Hetty’s Casebook

We look at just some of the colourful cases which Hetty Wainthropp’s been embroiled in over the years…



Now, you wouldn't think birdwatching to be a hazardous activity. Not unless you're clambering up a tree for that "perfect" view, or have a morbid fear of bird poo. Yet Hetty finds herself investigating a very curious case involving a sweet, innocent birdwatcher who's vanished into thin air after going out to a picturesque cliffside with his trusty binoculars.

The day had started off very Bill Oddie, with our cagoule-clad twitcher delighting in the sights of fluttering birds. But then he spied a less-than-delightful scene: another man piling an unconscious woman in a car and sending the vehicle off a cliff. The killer spotted the birdwatcher and charged after him, leading the birdwatcher to go AWOL. And it's down to Hetty to find him...

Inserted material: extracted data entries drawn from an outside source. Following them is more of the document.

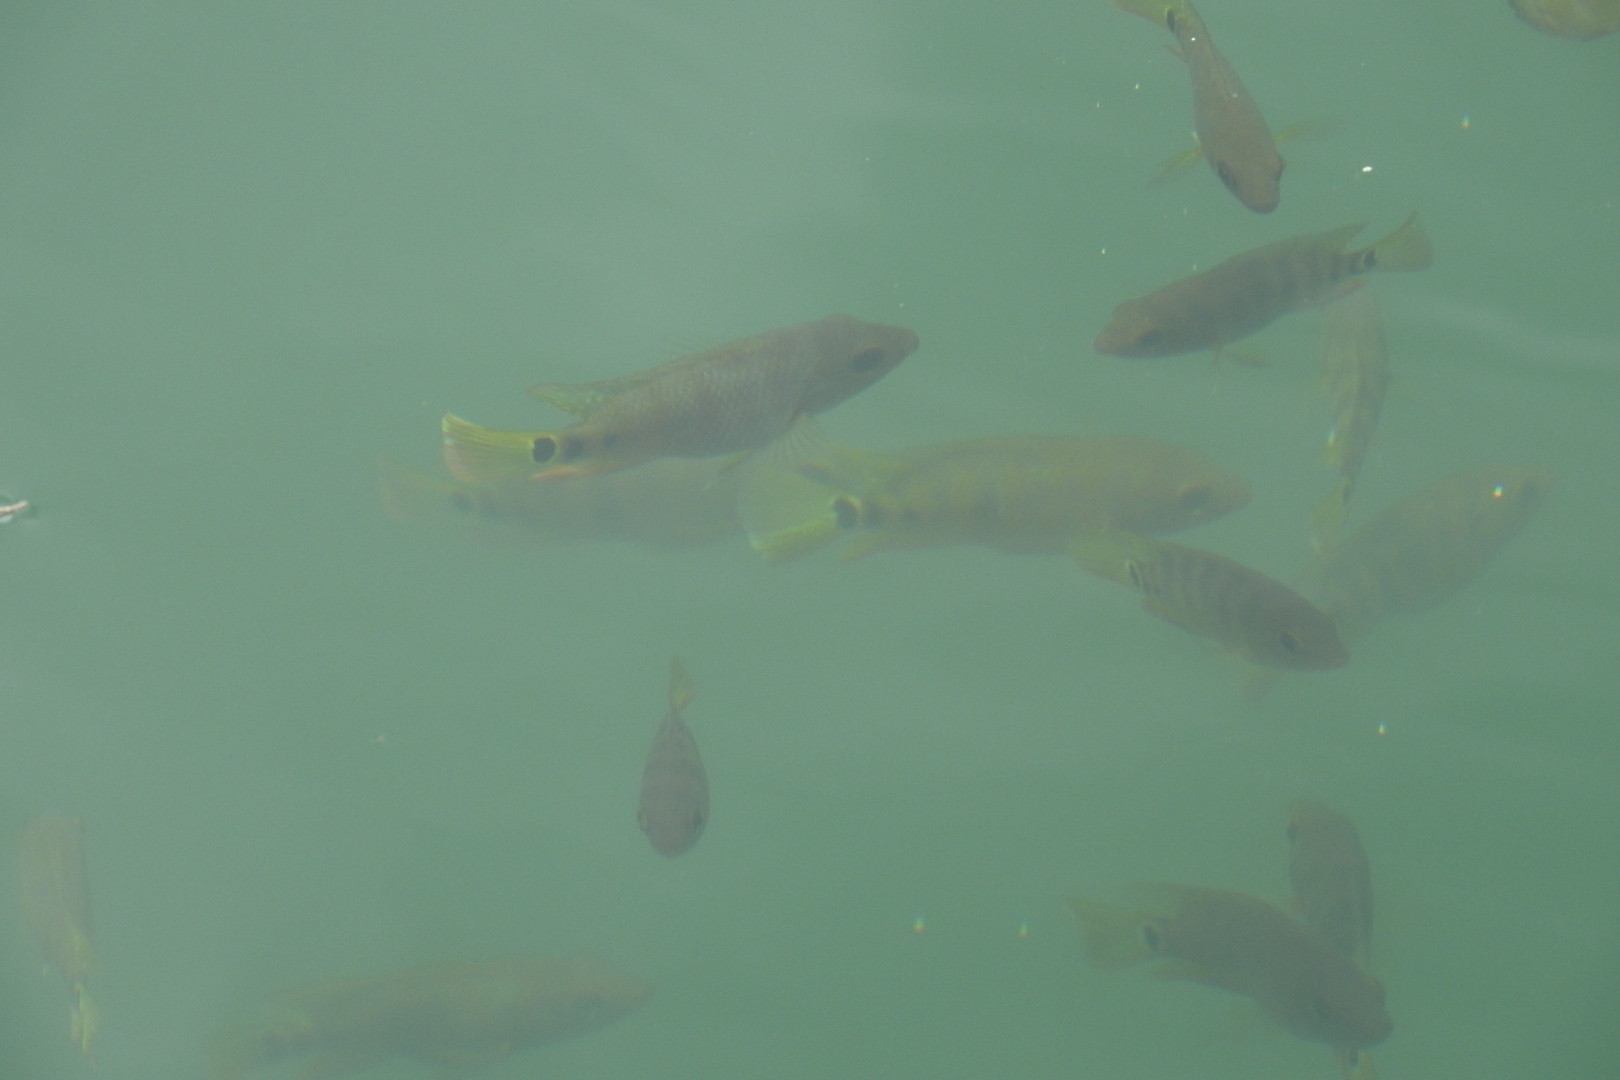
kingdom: Animalia
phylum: Chordata
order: Perciformes
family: Cichlidae
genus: Mayaheros
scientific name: Mayaheros urophthalmus
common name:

When Hetty goes off on a dream holiday around Italy, it all starts off so well. Apart from husband Robert's constant moaning, of course. "You've seen one leaning tower, you've seen them all," is his blunt reaction to Pisa. And don't even get him started on the octopus dish he's forced to swallow down. But then, things take an even trickier turn when they're approached by a local family whose son has apparently been abducted by the Mafia.

How do they know they? Well, the "Mafia" (if that's who they really are) have posted then family an envelope containing one of the son's lopped-off fingers. Now there's a case Hetty can't possibly resist. And when Robert points out they're supposed to be on holiday, she goes all Poirot on him. "Detectives don't have holidays," she says. "Half the cases come when you're on a steamboat up the Nile."


We've seen Hetty deal with all kinds of nasty goings on, but few sights have startled us more than her husband bawling his eyes out. Stoic, stern Robert - a man we would never have imagined even had tear ducts - getting all weepy? Yes indeed, and with good reason. News arrives that his Uncle Albert, a childhood hero of Robert's, has apparently committed suicide.

Naturally, Robert is having none of this. He's convinced there's something very strange afoot, and it's Hetty's job to find out what. Robert recruits his wife in his usual diplomatic, flattering way ("You call yourself a detective!"), and Hetty is off to Uncle Albert's town, which turns out to have a history of witchcraft. And there's definitely something very eerie about the local butcher's shop...


Never mind Eurovision or the X Factor - the only singing competition worth winning is the Golden Voice of Blainthorp. Well, one person clearly thinks so, because they're sabotaging the vocal chords of the competition. As the wife of one affected singers says, "His lower registers are completely knackered. And as for his arpeggios..."

Is there a connection between the lost voices and the special Hardiman's Herbal Healing product they've all been given by the competition's sponsor? Hetty goes straight to meet company boss Mr Hardiman, a brilliantly gruff and rude man who's made his fortune with a nasal inhaler that can "shift industrial strength catarrah". While Mr Hardiman rubs Hetty up the wrong way by calling her a "supergran sleuth", she does of course take the case anyway. Mr Hardiman IS very, very rich after all.


Hetty has a few rules when it comes to what cases she'll take on. "No sex scandals, no divorce, no drug running and no industrial espionage". But what about dealing with a young yob named Lenny who is making life a misery on a housing estate? That's fair game to Hetty - and it helps that she's been called in by the police, who want her to go undercover in the estate to coax out eyewitnesses.

Hetty is terribly flattered/smug that the police need her help, and dismisses her husband's warning that "You shouldn't mess with the Lennys of this world." There's just one small problem: she has to join the local stitching circle. And put on a fake Irish accent. Let's hope her mimicry is as good as her sleuthing, eh?